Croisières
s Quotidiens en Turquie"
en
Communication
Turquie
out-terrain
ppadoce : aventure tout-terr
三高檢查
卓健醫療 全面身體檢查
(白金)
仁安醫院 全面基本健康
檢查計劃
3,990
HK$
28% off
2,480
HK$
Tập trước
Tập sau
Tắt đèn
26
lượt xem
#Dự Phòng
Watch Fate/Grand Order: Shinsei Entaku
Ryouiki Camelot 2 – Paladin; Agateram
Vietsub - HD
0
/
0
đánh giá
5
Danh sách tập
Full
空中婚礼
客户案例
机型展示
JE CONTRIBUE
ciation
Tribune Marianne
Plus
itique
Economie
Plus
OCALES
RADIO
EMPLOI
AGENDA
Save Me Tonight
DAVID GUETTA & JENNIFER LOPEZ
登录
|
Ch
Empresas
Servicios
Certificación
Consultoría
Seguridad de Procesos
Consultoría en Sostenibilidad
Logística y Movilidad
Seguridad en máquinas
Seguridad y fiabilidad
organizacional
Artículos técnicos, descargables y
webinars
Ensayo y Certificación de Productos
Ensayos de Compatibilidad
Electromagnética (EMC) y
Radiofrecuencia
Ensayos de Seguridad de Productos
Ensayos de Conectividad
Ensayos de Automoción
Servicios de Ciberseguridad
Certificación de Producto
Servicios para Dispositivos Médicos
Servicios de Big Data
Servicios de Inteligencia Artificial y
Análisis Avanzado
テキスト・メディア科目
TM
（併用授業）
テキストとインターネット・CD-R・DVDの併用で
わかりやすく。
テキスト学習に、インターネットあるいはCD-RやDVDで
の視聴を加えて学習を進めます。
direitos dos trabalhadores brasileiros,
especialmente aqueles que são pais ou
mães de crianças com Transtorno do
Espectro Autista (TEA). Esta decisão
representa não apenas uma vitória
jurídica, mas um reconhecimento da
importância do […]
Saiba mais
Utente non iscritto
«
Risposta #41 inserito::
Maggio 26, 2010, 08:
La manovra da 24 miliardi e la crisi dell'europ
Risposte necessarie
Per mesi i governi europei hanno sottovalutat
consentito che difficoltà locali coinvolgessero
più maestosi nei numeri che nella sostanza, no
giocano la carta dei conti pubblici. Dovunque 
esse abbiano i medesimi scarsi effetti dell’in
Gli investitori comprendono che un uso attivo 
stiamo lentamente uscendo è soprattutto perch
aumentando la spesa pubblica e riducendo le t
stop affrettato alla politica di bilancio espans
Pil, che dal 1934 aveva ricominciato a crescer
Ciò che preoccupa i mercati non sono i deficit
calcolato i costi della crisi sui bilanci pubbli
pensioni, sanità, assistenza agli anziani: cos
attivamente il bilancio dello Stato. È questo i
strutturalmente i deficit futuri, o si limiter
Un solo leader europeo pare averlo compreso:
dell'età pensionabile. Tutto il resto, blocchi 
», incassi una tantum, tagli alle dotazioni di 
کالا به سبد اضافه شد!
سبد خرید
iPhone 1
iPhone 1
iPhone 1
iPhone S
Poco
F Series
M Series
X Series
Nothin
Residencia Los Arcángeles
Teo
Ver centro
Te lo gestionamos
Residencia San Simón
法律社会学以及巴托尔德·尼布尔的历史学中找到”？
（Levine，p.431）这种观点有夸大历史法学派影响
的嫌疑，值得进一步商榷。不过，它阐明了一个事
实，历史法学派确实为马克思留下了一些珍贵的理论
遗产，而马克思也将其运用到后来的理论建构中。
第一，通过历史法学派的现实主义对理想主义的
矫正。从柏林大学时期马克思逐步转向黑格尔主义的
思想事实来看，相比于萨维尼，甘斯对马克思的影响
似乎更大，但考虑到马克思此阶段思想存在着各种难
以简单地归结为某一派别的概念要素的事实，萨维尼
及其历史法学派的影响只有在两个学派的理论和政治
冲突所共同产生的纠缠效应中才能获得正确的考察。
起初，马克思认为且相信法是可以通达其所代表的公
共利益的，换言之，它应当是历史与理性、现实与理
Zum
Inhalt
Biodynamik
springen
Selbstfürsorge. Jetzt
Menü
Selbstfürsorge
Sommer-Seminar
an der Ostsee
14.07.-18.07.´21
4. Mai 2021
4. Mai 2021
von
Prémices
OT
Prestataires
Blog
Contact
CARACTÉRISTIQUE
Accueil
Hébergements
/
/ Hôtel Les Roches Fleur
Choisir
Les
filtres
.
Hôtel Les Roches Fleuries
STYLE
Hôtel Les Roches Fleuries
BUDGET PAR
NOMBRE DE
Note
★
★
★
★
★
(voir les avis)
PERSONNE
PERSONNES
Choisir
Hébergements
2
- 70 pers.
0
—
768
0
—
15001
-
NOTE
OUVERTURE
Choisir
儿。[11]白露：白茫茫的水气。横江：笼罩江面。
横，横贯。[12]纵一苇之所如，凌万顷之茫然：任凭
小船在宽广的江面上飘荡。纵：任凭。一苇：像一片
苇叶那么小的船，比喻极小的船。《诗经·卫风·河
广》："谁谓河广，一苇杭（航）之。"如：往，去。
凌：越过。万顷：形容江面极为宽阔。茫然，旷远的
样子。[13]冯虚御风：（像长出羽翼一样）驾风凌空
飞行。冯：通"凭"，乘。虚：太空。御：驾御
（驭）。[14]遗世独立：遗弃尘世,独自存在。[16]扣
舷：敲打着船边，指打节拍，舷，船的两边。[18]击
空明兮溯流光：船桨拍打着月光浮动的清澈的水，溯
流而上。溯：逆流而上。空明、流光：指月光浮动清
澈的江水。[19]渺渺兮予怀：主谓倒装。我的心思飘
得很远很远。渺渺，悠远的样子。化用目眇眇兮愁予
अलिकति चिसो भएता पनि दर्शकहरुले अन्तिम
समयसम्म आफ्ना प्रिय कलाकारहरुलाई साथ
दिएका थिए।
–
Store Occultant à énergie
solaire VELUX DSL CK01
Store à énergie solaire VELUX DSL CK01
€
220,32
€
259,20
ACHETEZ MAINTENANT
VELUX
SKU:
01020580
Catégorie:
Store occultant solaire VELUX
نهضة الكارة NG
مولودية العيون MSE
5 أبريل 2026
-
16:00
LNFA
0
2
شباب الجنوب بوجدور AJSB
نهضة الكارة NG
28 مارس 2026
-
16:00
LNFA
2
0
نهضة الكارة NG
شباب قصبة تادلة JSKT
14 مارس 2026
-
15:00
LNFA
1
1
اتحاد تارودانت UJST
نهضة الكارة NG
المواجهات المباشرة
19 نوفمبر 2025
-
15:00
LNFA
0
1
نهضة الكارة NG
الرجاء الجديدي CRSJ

WORK ITEM –
Can you pull out the rows line for line, starting at their first line and stopping after the line that contains "calcolato i costi", with both of those lines included?

WRITTEN RESPONSE –
Croisières
s Quotidiens en Turquie"
en
Communication
Turquie
out-terrain
ppadoce : aventure tout-terr
三高檢查
卓健醫療 全面身體檢查
(白金)
仁安醫院 全面基本健康
檢查計劃
3,990
HK$
28% off
2,480
HK$
Tập trước
Tập sau
Tắt đèn
26
lượt xem
#Dự Phòng
Watch Fate/Grand Order: Shinsei Entaku
Ryouiki Camelot 2 – Paladin; Agateram
Vietsub - HD
0
/
0
đánh giá
5
Danh sách tập
Full
空中婚礼
客户案例
机型展示
JE CONTRIBUE
ciation
Tribune Marianne
Plus
itique
Economie
Plus
OCALES
RADIO
EMPLOI
AGENDA
Save Me Tonight
DAVID GUETTA & JENNIFER LOPEZ
登录
|
Ch
Empresas
Servicios
Certificación
Consultoría
Seguridad de Procesos
Consultoría en Sostenibilidad
Logística y Movilidad
Seguridad en máquinas
Seguridad y fiabilidad
organizacional
Artículos técnicos, descargables y
webinars
Ensayo y Certificación de Productos
Ensayos de Compatibilidad
Electromagnética (EMC) y
Radiofrecuencia
Ensayos de Seguridad de Productos
Ensayos de Conectividad
Ensayos de Automoción
Servicios de Ciberseguridad
Certificación de Producto
Servicios para Dispositivos Médicos
Servicios de Big Data
Servicios de Inteligencia Artificial y
Análisis Avanzado
テキスト・メディア科目
TM
（併用授業）
テキストとインターネット・CD-R・DVDの併用で
わかりやすく。
テキスト学習に、インターネットあるいはCD-RやDVDで
の視聴を加えて学習を進めます。
direitos dos trabalhadores brasileiros,
especialmente aqueles que são pais ou
mães de crianças com Transtorno do
Espectro Autista (TEA). Esta decisão
representa não apenas uma vitória
jurídica, mas um reconhecimento da
importância do […]
Saiba mais
Utente non iscritto
«
Risposta #41 inserito::
Maggio 26, 2010, 08:
La manovra da 24 miliardi e la crisi dell'europ
Risposte necessarie
Per mesi i governi europei hanno sottovalutat
consentito che difficoltà locali coinvolgessero
più maestosi nei numeri che nella sostanza, no
giocano la carta dei conti pubblici. Dovunque 
esse abbiano i medesimi scarsi effetti dell’in
Gli investitori comprendono che un uso attivo 
stiamo lentamente uscendo è soprattutto perch
aumentando la spesa pubblica e riducendo le t
stop affrettato alla politica di bilancio espans
Pil, che dal 1934 aveva ricominciato a crescer
Ciò che preoccupa i mercati non sono i deficit
calcolato i costi della crisi sui bilanci pubbli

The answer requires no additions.